State prison officials have known about many of these claims since at least July 2008, when Department of Corrections and Rehabilitation social scientists sent to High Desert to assess the program reported allegations of abuse – including denial of medical care, racial slurs, gratuitous violence and destruction of protest appeals.
The Bee‘s investigation also revealed a broad effort by corrections officials to hide the concerns of prisoners and of the department’s own experts.
Inmates believe that the letters of complaint they wrote to the state inspector general and FBI were never sent out by the prison–and if they pressed the issue, they said, they were subject to retaliation. Several state researchers also say that corrections official told them to to keep quiet about the abuse allegations, and to downplay and bury them in official reports.
State prison officials said Monday that they had dramatically broadened their investigation of alleged racism and cruelty by guards at the High Desert State Prison in Susanville. The move came in response, officials said, to a Bee investigation published Sunday and Monday about claims of abuse of prisoners in a special behavior modification program.

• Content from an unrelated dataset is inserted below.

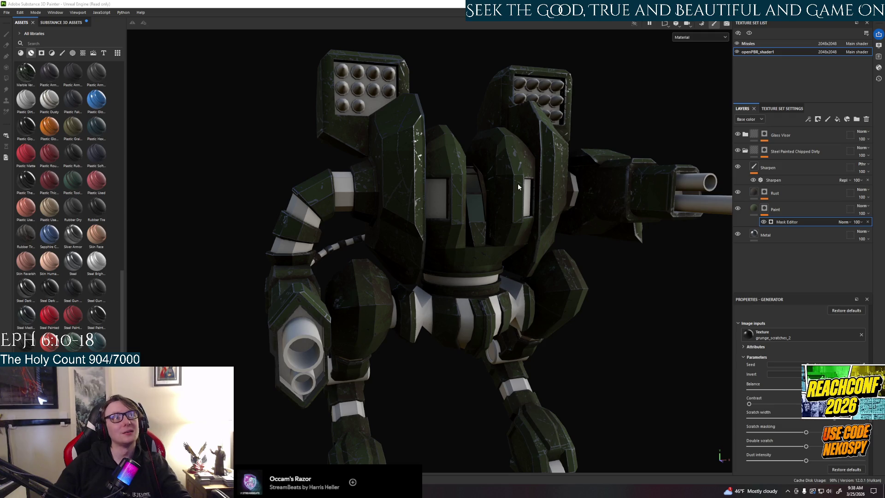
pyautogui.keyDown('alt'); pyautogui.moveTo(504, 273); pyautogui.dragTo(553, 258); pyautogui.keyUp('alt')
pyautogui.scroll(8, 587, 184)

Investigative reporting has proved instrumental to exposing conditions in solitary confinement in several other cases, as well–notably Lance Tapley’s reporting on the Maine State Prison SHU, and Beth Hundsdorfer and George Pawlaczyk’s series on Tamms Supermax in Illinois. The reporting has spurred official investigations, or even policy changes or legislative actions.
It looks like the American Friends Service Committee–which has long opposed the torture of solitary confinement–may be hoping the same thing will happen in California. On Monday, the Sacramento Bee reports, the AFSC “challenged California legislators to look into the abuse allegations–and pushed for the behavior units to be sharply restricted.” (You can read AFSC’s press release here.) And on Tuesday two state senators sent a letter to Arnold Schwarzenegger stating their intent to “fully examine these allegations,” and requesting an immediate briefing by the corrections department.
* Security Housing Unit (or Special Housing Unit), Special Management Unit, Administrative Segregation Unit, Closed Cell Restricted, Communications Management Unit.